The Act extended the scope of the fairness test to include consumer notices to the extent that they either relate to rights and obligations between a trader and a consumer or purport to exclude or restrict a trader’s liability to a consumer. Consumer notices include communications addressed to consumers, such as advertisements, announcements and website text, whether such communications are written or not.
Transparency of terms and notices
All written terms of consumer contracts and notices must be transparent in order to comply with the Act (that is, they must be expressed in plain and intelligible language and be legible). If a term in a consumer contract or a notice could have different meanings, the meaning that is most favourable to the consumer will prevail.
The Act preserved and supplemented the pre-existing enforcement regime. The relevant authority responsible for enforcing a breach of consumer law is determined by the offence or provision that is being enforced (for example, the FCA is responsible for enforcing fairness in respect of certain financial services contracts). The Act sets out generic investigatory powers, which all enforcers can exercise. Authorities can also seek criminal prosecution and civil injunctions to stop businesses infringing the law.
The Act introduced additional civil measures (known as enhanced consumer measures) to increase consumers’ access to direct remedies and force businesses to change their practices. Under the Act, authorities can compel businesses to establish redress schemes by which they directly compensate consumers for their losses and impose requirements on businesses to take compliance measures (such as appointing a compliance officer or improving staff training).
The Act maintained the FCA’s powers under the UTCCR to challenge unfair terms in the standard form contracts of authorised firms and appointed representatives undertaking regulated activities. However, as the fairness provisions in the Act are not restricted to standard form contracts (as discussed above), the FCA can now also review terms that have been individually negotiated by consumers. The FCA canimpose fines and seek undertakings or injunctions in respect of terms or notices that are unfair, non-transparent or exclusionary or restrictive in respect of certain liabilities.

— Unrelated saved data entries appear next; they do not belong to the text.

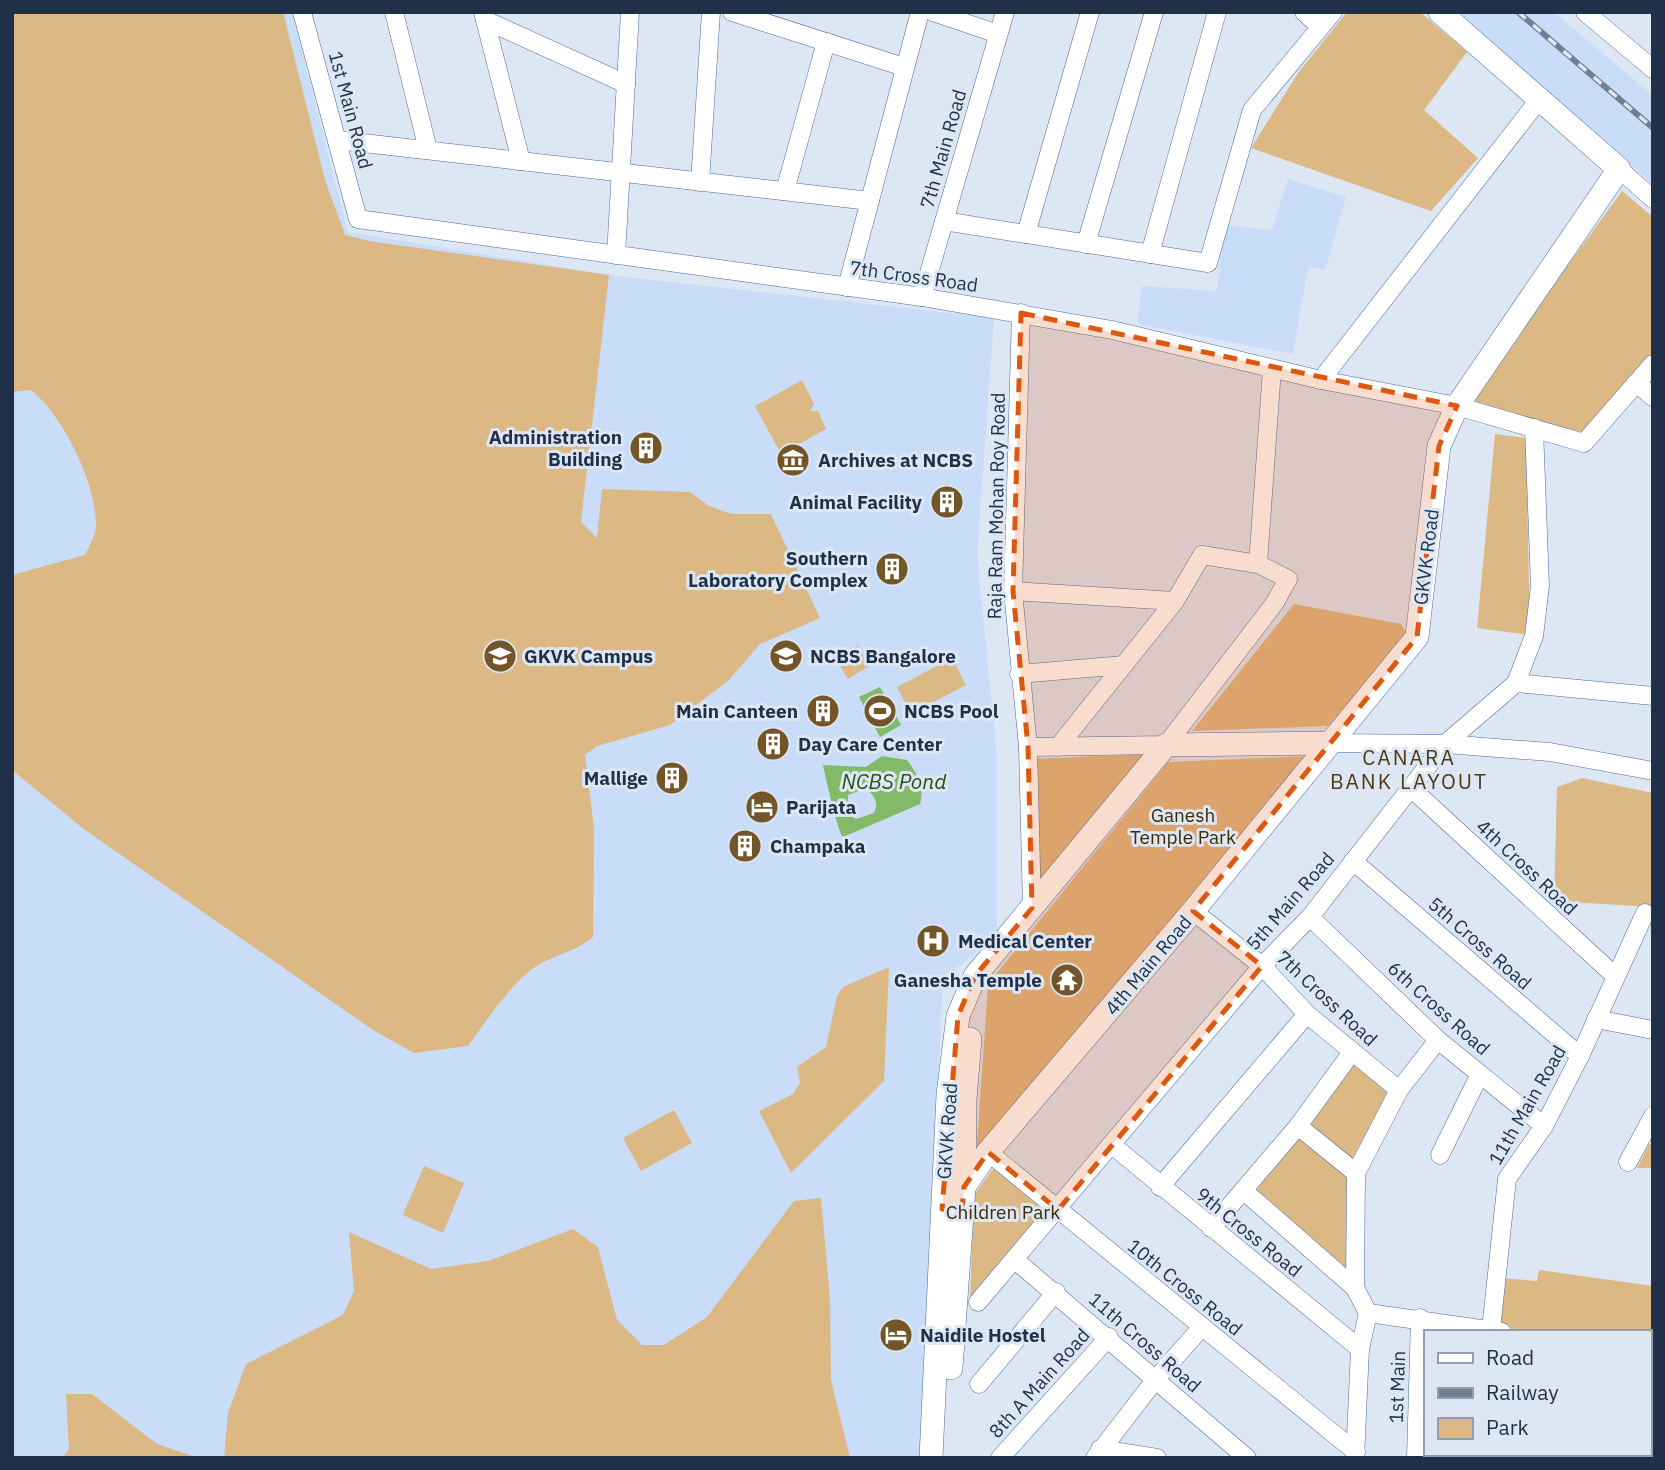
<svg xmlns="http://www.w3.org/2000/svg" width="1665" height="1470" viewBox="0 0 1665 1470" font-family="'IBM Plex Sans',sans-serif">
	<rect width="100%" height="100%" fill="#dde7f3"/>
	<!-- built -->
	<g fill="#c9dcf8">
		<polygon points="12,12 292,12 348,232 623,277 994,318 977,555 997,756 997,935 943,979 921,1458 12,1458"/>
		<polygon points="1455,12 1554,12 1653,96 1653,184"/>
		<polygon points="1288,179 1346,197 1325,270 1308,267 1293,354 1137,324 1142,286 1217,291 1224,225 1272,230"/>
	</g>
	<!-- green -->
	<g fill="#dcb884">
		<path d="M12,12H283L325,180L345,235L369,241L609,275L581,522L597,538L602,489L690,492L709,506L732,514H771L820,618L760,644L728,681L670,725L597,746L585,755L594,828L593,937C574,952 560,953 540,964C516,976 484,1024 468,1046L414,1053L373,1030L85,830L12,770V575L85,555C89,547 96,534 96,525C96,482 63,416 31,390L12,392Z"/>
		<polygon points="1347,12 1420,12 1467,52 1424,110 1478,158 1431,211 1251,148 1298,73"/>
		<polygon points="1622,191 1653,217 1653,355 1584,437 1469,401"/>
		<polygon points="802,380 814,404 810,411 818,411 826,429 781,454 755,406"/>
		<polygon points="1495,434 1526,438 1530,635 1477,628"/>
		<polygon points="1294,604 1401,624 1408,635 1328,726 1192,731"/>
		<polygon points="858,645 869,666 848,679 835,658"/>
		<polygon points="952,658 966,685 911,714 897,687"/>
		<polygon points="1149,754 1034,887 1032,759"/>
		<polygon points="1310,756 976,1159 988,984 1168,762"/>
		<polygon points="1582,778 1653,793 1653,907 1554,901 1557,787"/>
		<polygon points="889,967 884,1081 791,1173 759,1111 793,1094 800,1083 797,1067 826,1047 837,996 843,987"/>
		<polygon points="1353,1060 1392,1090 1350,1162 1348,1272 1255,1192"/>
		<polygon points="674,1110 692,1143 641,1171 623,1138"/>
		<polygon points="1649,1144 1653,1144 1653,1168 1637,1168"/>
		<polygon points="424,1166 464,1183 443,1233 403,1215"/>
		<polygon points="995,1166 1046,1210 970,1298 974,1195"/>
		<polygon points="821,1198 830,1299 831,1380 850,1458 224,1458 228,1413 246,1364 343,1315 354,1291 349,1232 431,1269 488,1261 573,1229 598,1247 617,1320 642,1345 664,1345 707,1317 794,1201"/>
		<polygon points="1539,1270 1653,1286 1653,1344 1649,1344 1649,1332 1539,1332 1499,1327 1501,1278 1537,1281"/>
		<polygon points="66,1394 92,1394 157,1444 199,1458 62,1458 69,1450"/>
	</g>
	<!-- water -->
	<g fill="#82ba68" fill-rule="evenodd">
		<polygon points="880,687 901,725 880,737 859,697"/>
		<path d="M882,756L907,760C917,773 925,787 920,804L843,837C838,833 825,775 823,765L866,767ZM861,790L869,791C876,798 878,804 874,813L856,819L847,814L848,795Z"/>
	</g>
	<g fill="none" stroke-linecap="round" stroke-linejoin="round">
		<defs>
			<g id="minor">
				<polyline points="302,12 358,219 922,297 1112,330 1321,380 1457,406 1584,443 1653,364"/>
				<polyline points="394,12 428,150"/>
				<polyline points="483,12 521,161"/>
				<polyline points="732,12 904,67"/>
				<polyline points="933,12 998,34"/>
				<polyline points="1304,12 1320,27"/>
				<polyline points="1585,12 1653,69"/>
				<polyline points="485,20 626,84"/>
				<polyline points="337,140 870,201"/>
				<polyline points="1619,169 1653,199"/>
				<polyline points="700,182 711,12"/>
				<polyline points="785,191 826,42"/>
				<polyline points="944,221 1208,263 1252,110 1333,12"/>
				<polyline points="1026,234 1090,12"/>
				<polyline points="1086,244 1154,12"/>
				<polyline points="1150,254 1217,12"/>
				<polyline points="616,255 630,12"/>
				<polyline points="847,287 920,12"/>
				<polyline points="922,297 1005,12"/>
				<polyline points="1021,313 1013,591 1028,747 1032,908"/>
				<polyline points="1321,380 1538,101"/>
				<polyline points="1636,383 1653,397"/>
				<polyline points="1258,564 1272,369"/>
				<polyline points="1013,591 1175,601"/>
				<polyline points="1019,674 1124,665"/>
				<polyline points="1516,683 1534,636 1540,586 1534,428"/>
				<polyline points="1330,743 1445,744 1550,752 1653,771"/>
				<polyline points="1028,747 1166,745 1274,604 1288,579 1258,564 1202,555 1175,601 1058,747"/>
				<polyline points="1411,788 1615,976"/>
				<polyline points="1353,861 1580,1056"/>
				<polyline points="1193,911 1262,966 1307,1014 1399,1090"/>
				<polyline points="1310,917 1438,1040 1544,1126"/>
				<polyline points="1596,1019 1653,1030"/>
				<polyline points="1298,1126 1356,1173"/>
				<polyline points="1112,1145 1360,1349"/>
				<polyline points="988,1152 1356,1452"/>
				<polyline points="1440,1155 1480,1074"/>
				<polyline points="1628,1162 1653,1116"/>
				<polyline points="1160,1187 1307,1014"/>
				<polyline points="1245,1192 1355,1288"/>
				<polyline points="1211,1228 1298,1126 1352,1052"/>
				<polyline points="1014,1259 1247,1458"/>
				<polyline points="978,1302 1262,966 1310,917 1445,744 1516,683 1653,696"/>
				<polyline points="1368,1313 1502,1332"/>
				<polyline points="1491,1330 1507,1179 1544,1126 1580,1056 1645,913"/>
				<polyline points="1649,1351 1653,1351"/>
				<polyline points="979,1384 1056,1292"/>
				<polyline points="1100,1449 1157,1458"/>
				<polyline points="1000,1458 1109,1337"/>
				<polyline points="1095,1458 1155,1380 1201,1328"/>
				<polyline points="1355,1458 1360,1349 1368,1313 1355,1288 1356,1173 1399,1090 1438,1040"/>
				<polyline points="1416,1458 1420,1318"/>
				<polyline points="1464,1458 1464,1454"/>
				<polyline points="1514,1458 1514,1454"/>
				<polyline points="1626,1458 1627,1454"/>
			</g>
			<g id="major">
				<polyline points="964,1187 988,1152 1193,911 1417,637 1439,446 1457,406 1619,169 1440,12"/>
				<polyline points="951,1368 964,1187 965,1099 970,1039"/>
				<polyline points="931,1458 948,1095 958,1016 975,976 1166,745 1330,743"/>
			</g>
		</defs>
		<!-- minor casing -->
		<use href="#minor" stroke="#446da4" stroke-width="19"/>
		<!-- major casing -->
		<use href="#major" stroke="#446da4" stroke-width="24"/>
		<!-- minor -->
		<use href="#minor" stroke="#fff" stroke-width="18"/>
		<!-- major -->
		<use href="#major" stroke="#fff" stroke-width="23"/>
		<defs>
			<polyline id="rail" points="1518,12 1653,128"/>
		</defs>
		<!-- rail casing -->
		<use href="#rail" stroke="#717f91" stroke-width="6"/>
		<!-- rail -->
		<use href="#rail" stroke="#dde7f3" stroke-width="3.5" stroke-dasharray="10" stroke-linecap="butt"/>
	</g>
	<!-- marked area -->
	<path fill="#de570f" fill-opacity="0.2" stroke="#de570f" stroke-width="5" stroke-dasharray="14 9" stroke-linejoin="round" d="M1021,313L1457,406L1439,446L1417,637L1193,911L1262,966L1058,1210L988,1152L964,1187L962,1210L942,1209L958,1016L975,976L1032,908L1028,747L1013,591Z"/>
	<!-- icons -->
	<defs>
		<symbol id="building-disc" viewBox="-11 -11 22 22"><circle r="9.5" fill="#725529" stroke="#dde7f3"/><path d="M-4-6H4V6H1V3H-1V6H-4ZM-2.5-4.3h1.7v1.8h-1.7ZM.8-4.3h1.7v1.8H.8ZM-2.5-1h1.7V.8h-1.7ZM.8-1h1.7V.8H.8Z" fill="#fff"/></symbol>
		<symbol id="museum-disc" viewBox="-11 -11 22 22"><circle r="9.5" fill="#725529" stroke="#dde7f3"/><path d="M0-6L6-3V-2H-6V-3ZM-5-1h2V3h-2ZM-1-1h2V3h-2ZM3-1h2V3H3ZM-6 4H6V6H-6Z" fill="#fff"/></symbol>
		<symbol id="university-disc" viewBox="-11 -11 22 22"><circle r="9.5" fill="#725529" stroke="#dde7f3"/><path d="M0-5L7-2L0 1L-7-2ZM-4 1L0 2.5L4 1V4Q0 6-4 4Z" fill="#fff"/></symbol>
		<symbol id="stadium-disc" viewBox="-11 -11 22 22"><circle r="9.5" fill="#725529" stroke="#dde7f3"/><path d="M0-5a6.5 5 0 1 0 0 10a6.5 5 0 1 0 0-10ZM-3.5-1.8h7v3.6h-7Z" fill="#fff"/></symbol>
		<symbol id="hotel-disc" viewBox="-11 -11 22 22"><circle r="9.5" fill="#725529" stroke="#dde7f3"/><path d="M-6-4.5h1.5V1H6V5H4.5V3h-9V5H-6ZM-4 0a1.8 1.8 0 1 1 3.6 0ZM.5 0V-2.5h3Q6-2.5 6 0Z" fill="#fff"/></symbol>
		<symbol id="hospital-disc" viewBox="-11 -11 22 22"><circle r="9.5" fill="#725529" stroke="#dde7f3"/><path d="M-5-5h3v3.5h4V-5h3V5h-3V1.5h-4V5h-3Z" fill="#fff"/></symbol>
		<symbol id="temple-disc" viewBox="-11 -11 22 22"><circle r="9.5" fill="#725529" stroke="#dde7f3"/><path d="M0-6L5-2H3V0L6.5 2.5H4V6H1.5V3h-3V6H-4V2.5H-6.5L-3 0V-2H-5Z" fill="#fff"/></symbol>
	</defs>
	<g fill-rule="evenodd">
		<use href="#building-disc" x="627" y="429" width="38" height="38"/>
		<use href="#museum-disc" x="774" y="441" width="38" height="38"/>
		<use href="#building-disc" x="928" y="483" width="38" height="38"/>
		<use href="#building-disc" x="873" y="550" width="38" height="38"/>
		<use href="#university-disc" x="481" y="637" width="38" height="38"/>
		<use href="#university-disc" x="767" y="637" width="38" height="38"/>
		<use href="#building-disc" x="804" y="692" width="38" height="38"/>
		<use href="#stadium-disc" x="861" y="692" width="38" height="38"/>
		<use href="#building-disc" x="754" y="725" width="38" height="38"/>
		<use href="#building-disc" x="653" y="759" width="38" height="38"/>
		<use href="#hotel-disc" x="743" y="788" width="38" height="38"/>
		<use href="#building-disc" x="726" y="827" width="38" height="38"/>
		<use href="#hospital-disc" x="914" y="922" width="38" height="38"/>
		<use href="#temple-disc" x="1048" y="961" width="38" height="38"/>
		<use href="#hotel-disc" x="877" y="1316" width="38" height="38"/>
	</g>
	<g text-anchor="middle" stroke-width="6" stroke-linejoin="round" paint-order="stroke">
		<!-- street labels -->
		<g font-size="19" fill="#1f3048" stroke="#dde7f3">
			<text transform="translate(351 110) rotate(75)" y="7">1st Main Road</text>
			<text transform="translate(943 149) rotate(-74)" y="7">7th Main Road</text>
			<text transform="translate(914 276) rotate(8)" y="7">7th Cross Road</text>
			<text transform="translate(996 506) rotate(-89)" y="7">Raja Ram Mohan Roy Road</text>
			<text transform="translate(1426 557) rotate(-83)" y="7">GKVK Road</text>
			<text transform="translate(1527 867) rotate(43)" y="7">4th Cross Road</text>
			<text transform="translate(1290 901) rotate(-49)" y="7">5th Main Road</text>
			<text transform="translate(1480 943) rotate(41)" y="7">5th Cross Road</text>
			<text transform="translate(1148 965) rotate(-50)" y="7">4th Main Road</text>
			<text transform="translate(1327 998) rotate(43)" y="7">7th Cross Road</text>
			<text transform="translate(1439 1008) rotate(42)" y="7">6th Cross Road</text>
			<text transform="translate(1527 1105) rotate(-60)" y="7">11th Main Road</text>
			<text transform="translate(947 1131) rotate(-86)" y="7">GKVK Road</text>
			<text transform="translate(1249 1232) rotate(39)" y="7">9th Cross Road</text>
			<text transform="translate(1185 1287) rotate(39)" y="7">10th Cross Road</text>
			<text transform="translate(1145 1342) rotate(41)" y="7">11th Cross Road</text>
			<text transform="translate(1039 1383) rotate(-48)" y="7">8th A Main Road</text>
			<text transform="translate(1397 1387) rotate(-88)" y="7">1st Main</text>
		</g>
		<!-- poi labels -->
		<g font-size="19" font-weight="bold" fill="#1f3048" stroke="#dde7f3" text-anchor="start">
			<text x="622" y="444" text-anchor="end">Administration<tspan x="622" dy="22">Building</tspan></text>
			<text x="818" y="467">Archives at NCBS</text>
			<text x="922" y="509" text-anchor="end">Animal Facility</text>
			<text x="868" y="565" text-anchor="end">Southern<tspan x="868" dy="22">Laboratory Complex</tspan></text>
			<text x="524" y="663">GKVK Campus</text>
			<text x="810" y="663">NCBS Bangalore</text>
			<text x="798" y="718" text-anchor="end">Main Canteen</text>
			<text x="904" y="718">NCBS Pool</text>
			<text x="798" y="751">Day Care Center</text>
			<text x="648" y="785" text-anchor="end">Mallige</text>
			<text x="786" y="814">Parijata</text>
			<text x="770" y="853">Champaka</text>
			<text x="958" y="948">Medical Center</text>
			<text x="1042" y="987" text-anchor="end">Ganesha Temple</text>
			<text x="920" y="1342">Naidile Hostel</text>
		</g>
		<!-- park labels -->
		<g font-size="19" fill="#3f2900" stroke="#dde7f3">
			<text x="1183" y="822">Ganesh<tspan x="1183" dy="22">Temple Park</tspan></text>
			<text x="1003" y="1219">Children Park</text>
		</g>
		<!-- neighbourhood labels -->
		<g font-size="21" letter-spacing="2" fill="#4f3915" stroke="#dde7f3">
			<text x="1409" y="765">CANARA<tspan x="1409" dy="24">BANK LAYOUT</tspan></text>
		</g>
		<!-- water labels -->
		<g font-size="21" font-style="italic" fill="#2a4f17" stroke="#dde7f3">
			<text x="894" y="789">NCBS Pond</text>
		</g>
	</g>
	<!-- border -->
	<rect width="1665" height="1470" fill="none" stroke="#1f3048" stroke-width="28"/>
	<!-- legend -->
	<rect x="1424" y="1330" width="228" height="126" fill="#dde7f3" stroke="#919eaf" stroke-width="2"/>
	<rect x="1438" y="1353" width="35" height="10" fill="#ffffff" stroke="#919eaf" stroke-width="2"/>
	<text x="1486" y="1365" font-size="21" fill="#1f3048">Road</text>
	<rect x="1438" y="1388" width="35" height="10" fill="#717f91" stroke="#919eaf" stroke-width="2"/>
	<text x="1486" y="1400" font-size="21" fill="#1f3048">Railway</text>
	<rect x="1438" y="1418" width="35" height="21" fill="#dcb884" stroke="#919eaf" stroke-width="2"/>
	<text x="1486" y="1435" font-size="21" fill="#1f3048">Park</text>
</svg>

The Competition and Market Authority’s (the "CMA") powers to take enforcement action in respect of financial services contracts where the trader is not authorised or an appointed representative is also maintained.
FCA rules and guidance
In response to the changes introduced by the Act, the FCA has made consequential amendments to the Handbook, Enforcement Guide and Unfair Contract Terms Regulatory Guide (which has been renamed the Unfair Contract Terms and Consumer Notices Regulatory Guide). The changes came into force on 1 October 2015 and were non-material. As noted by the FCA in its recent quarterly consultation paper (CP15/19), these changes will "not require us to materially change our relevant approaches and policies."
The CMA has published guidance on the unfair terms provisions in the Act (CMA37). The CMA’s guidance includes an annex of historic examples of unfair terms, previously published by the Office of Fair Trading, indicating that the CMA has adopted this material.